Return every line of the records below unchanged, character for character.

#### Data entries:
*-*-*
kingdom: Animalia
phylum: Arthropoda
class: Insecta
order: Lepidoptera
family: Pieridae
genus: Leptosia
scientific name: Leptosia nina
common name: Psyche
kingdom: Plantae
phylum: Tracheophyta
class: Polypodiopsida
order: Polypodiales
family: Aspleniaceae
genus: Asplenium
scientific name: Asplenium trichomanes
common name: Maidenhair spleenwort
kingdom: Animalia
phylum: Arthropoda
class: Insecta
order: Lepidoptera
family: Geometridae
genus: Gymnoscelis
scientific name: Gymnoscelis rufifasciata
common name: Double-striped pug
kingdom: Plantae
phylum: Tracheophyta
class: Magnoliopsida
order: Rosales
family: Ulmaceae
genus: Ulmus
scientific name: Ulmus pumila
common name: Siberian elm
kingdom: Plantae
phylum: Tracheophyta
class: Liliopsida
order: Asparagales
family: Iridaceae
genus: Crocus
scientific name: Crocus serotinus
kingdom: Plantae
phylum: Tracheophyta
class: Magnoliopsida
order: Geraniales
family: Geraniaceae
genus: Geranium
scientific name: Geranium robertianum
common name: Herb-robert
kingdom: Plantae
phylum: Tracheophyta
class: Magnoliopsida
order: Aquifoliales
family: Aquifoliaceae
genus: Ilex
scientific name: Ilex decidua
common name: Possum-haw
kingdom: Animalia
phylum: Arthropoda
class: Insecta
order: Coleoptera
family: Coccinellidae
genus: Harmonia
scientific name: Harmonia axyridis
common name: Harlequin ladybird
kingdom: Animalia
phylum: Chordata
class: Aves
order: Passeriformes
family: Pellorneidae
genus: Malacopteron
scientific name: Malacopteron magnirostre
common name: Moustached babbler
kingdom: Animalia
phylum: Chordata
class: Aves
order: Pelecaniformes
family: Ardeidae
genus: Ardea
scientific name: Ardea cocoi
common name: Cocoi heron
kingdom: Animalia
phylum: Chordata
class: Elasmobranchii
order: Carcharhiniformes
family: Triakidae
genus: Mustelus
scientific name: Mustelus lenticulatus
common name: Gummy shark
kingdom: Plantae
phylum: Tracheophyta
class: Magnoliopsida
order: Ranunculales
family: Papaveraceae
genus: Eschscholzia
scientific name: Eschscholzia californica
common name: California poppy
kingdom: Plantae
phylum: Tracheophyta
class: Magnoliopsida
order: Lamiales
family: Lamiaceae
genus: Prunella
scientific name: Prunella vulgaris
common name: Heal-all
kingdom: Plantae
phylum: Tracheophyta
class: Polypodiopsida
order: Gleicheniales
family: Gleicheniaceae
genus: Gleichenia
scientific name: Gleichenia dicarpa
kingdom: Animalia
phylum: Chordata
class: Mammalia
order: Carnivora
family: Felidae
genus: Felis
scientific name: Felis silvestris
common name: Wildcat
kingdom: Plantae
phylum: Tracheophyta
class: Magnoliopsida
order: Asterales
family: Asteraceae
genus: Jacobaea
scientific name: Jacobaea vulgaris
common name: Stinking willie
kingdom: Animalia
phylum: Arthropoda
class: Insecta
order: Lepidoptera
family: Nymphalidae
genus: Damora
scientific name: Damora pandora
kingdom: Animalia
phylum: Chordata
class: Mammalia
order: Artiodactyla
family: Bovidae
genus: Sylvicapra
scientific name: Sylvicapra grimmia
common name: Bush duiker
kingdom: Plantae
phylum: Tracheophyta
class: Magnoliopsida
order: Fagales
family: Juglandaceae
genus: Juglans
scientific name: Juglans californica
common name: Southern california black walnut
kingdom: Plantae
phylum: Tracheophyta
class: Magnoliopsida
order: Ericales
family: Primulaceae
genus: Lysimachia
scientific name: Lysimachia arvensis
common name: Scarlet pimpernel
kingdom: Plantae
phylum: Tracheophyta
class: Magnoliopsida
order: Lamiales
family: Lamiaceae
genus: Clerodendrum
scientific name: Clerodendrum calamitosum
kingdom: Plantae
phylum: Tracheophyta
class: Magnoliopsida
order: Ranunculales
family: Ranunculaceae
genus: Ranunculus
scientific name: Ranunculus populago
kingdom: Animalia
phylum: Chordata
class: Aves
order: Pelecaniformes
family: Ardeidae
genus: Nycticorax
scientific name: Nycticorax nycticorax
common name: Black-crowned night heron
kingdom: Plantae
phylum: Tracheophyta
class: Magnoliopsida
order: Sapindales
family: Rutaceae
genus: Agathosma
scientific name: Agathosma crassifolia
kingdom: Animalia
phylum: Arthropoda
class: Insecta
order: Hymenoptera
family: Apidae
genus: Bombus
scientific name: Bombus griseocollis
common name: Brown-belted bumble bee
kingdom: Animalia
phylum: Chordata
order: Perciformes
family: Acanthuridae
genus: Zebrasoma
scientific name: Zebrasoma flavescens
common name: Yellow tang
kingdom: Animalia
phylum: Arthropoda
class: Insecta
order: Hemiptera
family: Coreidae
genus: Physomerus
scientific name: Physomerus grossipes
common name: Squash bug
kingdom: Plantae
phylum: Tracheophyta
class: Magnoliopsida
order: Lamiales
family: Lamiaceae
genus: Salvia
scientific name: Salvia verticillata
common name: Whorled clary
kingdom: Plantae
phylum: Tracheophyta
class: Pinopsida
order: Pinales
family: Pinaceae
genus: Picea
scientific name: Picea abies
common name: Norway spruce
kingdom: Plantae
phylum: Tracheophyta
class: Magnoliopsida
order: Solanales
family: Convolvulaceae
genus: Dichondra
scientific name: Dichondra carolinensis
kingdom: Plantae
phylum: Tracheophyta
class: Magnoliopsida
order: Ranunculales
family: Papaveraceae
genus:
*-*-*
#### EXERCISE OUTPUT:
kingdom: Animalia
phylum: Arthropoda
class: Insecta
order: Lepidoptera
family: Pieridae
genus: Leptosia
scientific name: Leptosia nina
common name: Psyche
kingdom: Plantae
phylum: Tracheophyta
class: Polypodiopsida
order: Polypodiales
family: Aspleniaceae
genus: Asplenium
scientific name: Asplenium trichomanes
common name: Maidenhair spleenwort
kingdom: Animalia
phylum: Arthropoda
class: Insecta
order: Lepidoptera
family: Geometridae
genus: Gymnoscelis
scientific name: Gymnoscelis rufifasciata
common name: Double-striped pug
kingdom: Plantae
phylum: Tracheophyta
class: Magnoliopsida
order: Rosales
family: Ulmaceae
genus: Ulmus
scientific name: Ulmus pumila
common name: Siberian elm
kingdom: Plantae
phylum: Tracheophyta
class: Liliopsida
order: Asparagales
family: Iridaceae
genus: Crocus
scientific name: Crocus serotinus
kingdom: Plantae
phylum: Tracheophyta
class: Magnoliopsida
order: Geraniales
family: Geraniaceae
genus: Geranium
scientific name: Geranium robertianum
common name: Herb-robert
kingdom: Plantae
phylum: Tracheophyta
class: Magnoliopsida
order: Aquifoliales
family: Aquifoliaceae
genus: Ilex
scientific name: Ilex decidua
common name: Possum-haw
kingdom: Animalia
phylum: Arthropoda
class: Insecta
order: Coleoptera
family: Coccinellidae
genus: Harmonia
scientific name: Harmonia axyridis
common name: Harlequin ladybird
kingdom: Animalia
phylum: Chordata
class: Aves
order: Passeriformes
family: Pellorneidae
genus: Malacopteron
scientific name: Malacopteron magnirostre
common name: Moustached babbler
kingdom: Animalia
phylum: Chordata
class: Aves
order: Pelecaniformes
family: Ardeidae
genus: Ardea
scientific name: Ardea cocoi
common name: Cocoi heron
kingdom: Animalia
phylum: Chordata
class: Elasmobranchii
order: Carcharhiniformes
family: Triakidae
genus: Mustelus
scientific name: Mustelus lenticulatus
common name: Gummy shark
kingdom: Plantae
phylum: Tracheophyta
class: Magnoliopsida
order: Ranunculales
family: Papaveraceae
genus: Eschscholzia
scientific name: Eschscholzia californica
common name: California poppy
kingdom: Plantae
phylum: Tracheophyta
class: Magnoliopsida
order: Lamiales
family: Lamiaceae
genus: Prunella
scientific name: Prunella vulgaris
common name: Heal-all
kingdom: Plantae
phylum: Tracheophyta
class: Polypodiopsida
order: Gleicheniales
family: Gleicheniaceae
genus: Gleichenia
scientific name: Gleichenia dicarpa
kingdom: Animalia
phylum: Chordata
class: Mammalia
order: Carnivora
family: Felidae
genus: Felis
scientific name: Felis silvestris
common name: Wildcat
kingdom: Plantae
phylum: Tracheophyta
class: Magnoliopsida
order: Asterales
family: Asteraceae
genus: Jacobaea
scientific name: Jacobaea vulgaris
common name: Stinking willie
kingdom: Animalia
phylum: Arthropoda
class: Insecta
order: Lepidoptera
family: Nymphalidae
genus: Damora
scientific name: Damora pandora
kingdom: Animalia
phylum: Chordata
class: Mammalia
order: Artiodactyla
family: Bovidae
genus: Sylvicapra
scientific name: Sylvicapra grimmia
common name: Bush duiker
kingdom: Plantae
phylum: Tracheophyta
class: Magnoliopsida
order: Fagales
family: Juglandaceae
genus: Juglans
scientific name: Juglans californica
common name: Southern california black walnut
kingdom: Plantae
phylum: Tracheophyta
class: Magnoliopsida
order: Ericales
family: Primulaceae
genus: Lysimachia
scientific name: Lysimachia arvensis
common name: Scarlet pimpernel
kingdom: Plantae
phylum: Tracheophyta
class: Magnoliopsida
order: Lamiales
family: Lamiaceae
genus: Clerodendrum
scientific name: Clerodendrum calamitosum
kingdom: Plantae
phylum: Tracheophyta
class: Magnoliopsida
order: Ranunculales
family: Ranunculaceae
genus: Ranunculus
scientific name: Ranunculus populago
kingdom: Animalia
phylum: Chordata
class: Aves
order: Pelecaniformes
family: Ardeidae
genus: Nycticorax
scientific name: Nycticorax nycticorax
common name: Black-crowned night heron
kingdom: Plantae
phylum: Tracheophyta
class: Magnoliopsida
order: Sapindales
family: Rutaceae
genus: Agathosma
scientific name: Agathosma crassifolia
kingdom: Animalia
phylum: Arthropoda
class: Insecta
order: Hymenoptera
family: Apidae
genus: Bombus
scientific name: Bombus griseocollis
common name: Brown-belted bumble bee
kingdom: Animalia
phylum: Chordata
order: Perciformes
family: Acanthuridae
genus: Zebrasoma
scientific name: Zebrasoma flavescens
common name: Yellow tang
kingdom: Animalia
phylum: Arthropoda
class: Insecta
order: Hemiptera
family: Coreidae
genus: Physomerus
scientific name: Physomerus grossipes
common name: Squash bug
kingdom: Plantae
phylum: Tracheophyta
class: Magnoliopsida
order: Lamiales
family: Lamiaceae
genus: Salvia
scientific name: Salvia verticillata
common name: Whorled clary
kingdom: Plantae
phylum: Tracheophyta
class: Pinopsida
order: Pinales
family: Pinaceae
genus: Picea
scientific name: Picea abies
common name: Norway spruce
kingdom: Plantae
phylum: Tracheophyta
class: Magnoliopsida
order: Solanales
family: Convolvulaceae
genus: Dichondra
scientific name: Dichondra carolinensis
kingdom: Plantae
phylum: Tracheophyta
class: Magnoliopsida
order: Ranunculales
family: Papaveraceae
genus:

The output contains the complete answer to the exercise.